En l’espèce, l’employeur a bel et bien émis des réserves. Ceci a pour conséquence l’envoi par la caisse “avant décision à l’employeur et à la victime d’un accident du travail ou d’une maladie professionnelle d’un questionnaire portant sur les circonstances ou la cause de l’accident ou de la maladie ou procède à une enquête auprès des intéressés.” Dès lors, la caisse devait soit mener une enquête soit envoyer un questionnaire à l’employeur et à l’assuré. Or, en l’espèce la société SARP CENTRE EST n’a aucunement été associée à l’enquête réalisée par la caisse primaire d’assurance maladie. L’inspectrice assermentée chargée de l’instruction, n’a entendu aucun représentant de la société, que ce soit de vive voix ou par l’intermédiaire d’un questionnaire. Le principe du contradictoire énoncé clairement dans l’article R 441-11 n’a donc pas été respecté.

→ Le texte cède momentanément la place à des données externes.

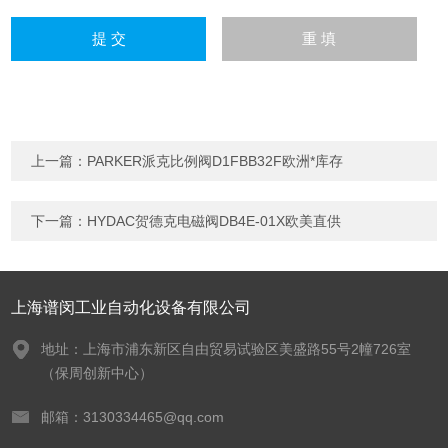
上一篇：
PARKER派克比例阀D1FBB32F欧洲*库存
下一篇：
HYDAC贺德克电磁阀DB4E-01X欧美直供
上海谱闵工业自动化设备有限公司
地址：上海市浦东新区自由贸易试验区美盛路55号2幢726室
（保周创新中心）
邮箱：3130334465@qq.com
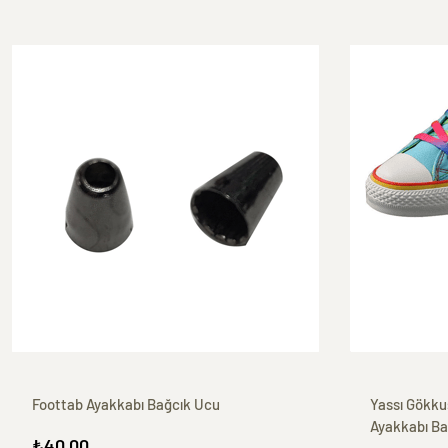
Foottab Ayakkabı Bağcık Ucu
Yassı Gökku
Ayakkabı Ba
₺40,00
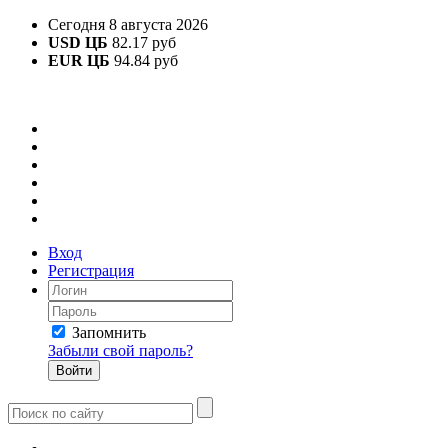
Сегодня 8 августа 2026
USD ЦБ
82.17 руб
EUR ЦБ
94.84 руб
Вход
Регистрация
Запомнить
Забыли свой пароль?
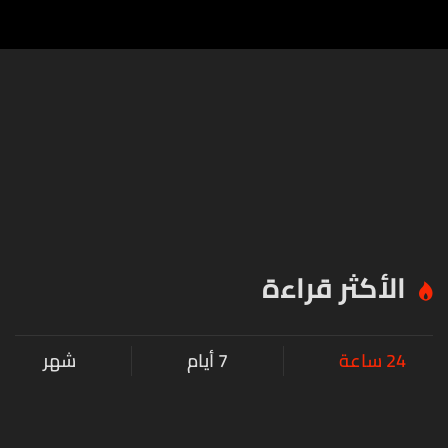
الأكثر قراءة
24 ساعة
7 أيام
شهر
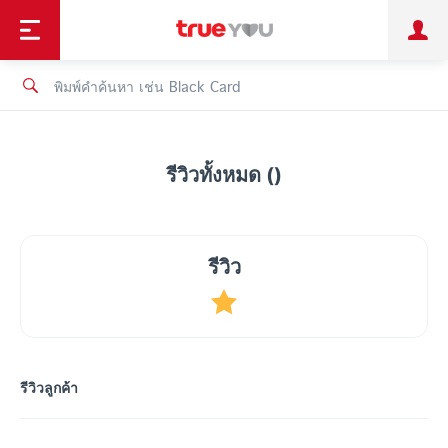
TruePoint
ชำระบิล
ช้อป
เทรนด์เทคโนโลยี
ลูกค้าบุคคล
ลูกค้าองค์กร
ทรูโบนัส
ทรูไอดี
ทรูไอเซอร์วิส
รีวิวทั้งหมด ()
รีวิว
รีวิวลูกค้า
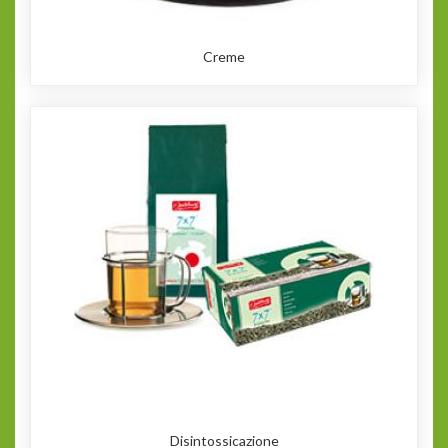
Creme
Disintossicazione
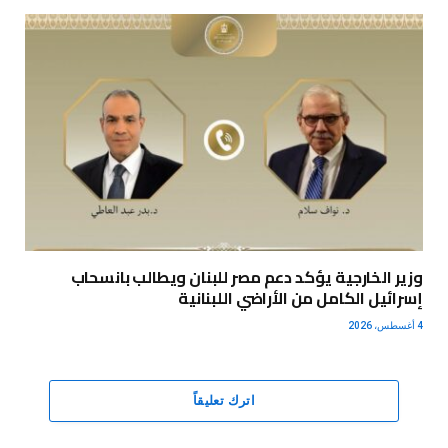
وزير الخارجية يؤكد دعم مصر للبنان ويطالب بانسحاب
إسرائيل الكامل من الأراضي اللبنانية
4 أغسطس، 2026
اترك تعليقاً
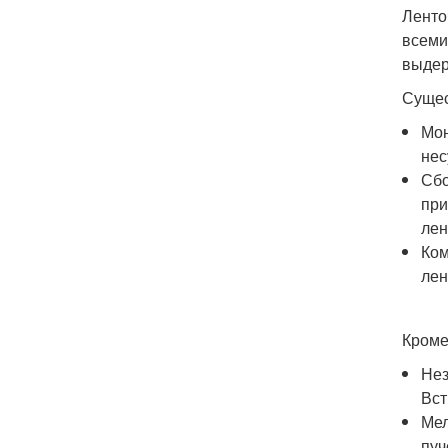
Ленто
всеми
выдер
Сущес
Мон
нес
Сбо
при
лен
Ком
лен
Кроме
Нез
Вст
Мел
пуч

En effet, il énonce qu’“ en cas de réserves motivées de la part de l’employeur ou si elle l’estime nécessaire, la caisse envoie avant décision à l’employeur et à la victime d’un accident du travail ou d’une maladie professionnelle un questionnaire portant sur les circonstances ou la cause de l’accident ou de la maladie ou procède à une enquête auprès des intéressés. Une enquête est obligatoire en cas de décès.” Le mot le plus important est “et” ce qui implique bien que ce questionnaire doit être envoyé aux deux parties. Le respect du contradictoire est très important puisque cela permet d’instaurer un certain équilibre entre les parties. De ce principe découle une obligation d’information. En effet, à la suite de cette instruction du dossier menée contradictoirement, la caisse est censée inviter les parties à consulter le dossier, tel qu’indiqué dans l’article R441-14 du code de la sécurité sociale (4). Est alors mise à l’honneur l’obligation d’information.
Or, en l’espèce ce n’est pas le cas, on considère donc qu’il y a un vice de procédure, ce qui entraîne l’inopposabilité de la décision de la CPAM à l’employeur.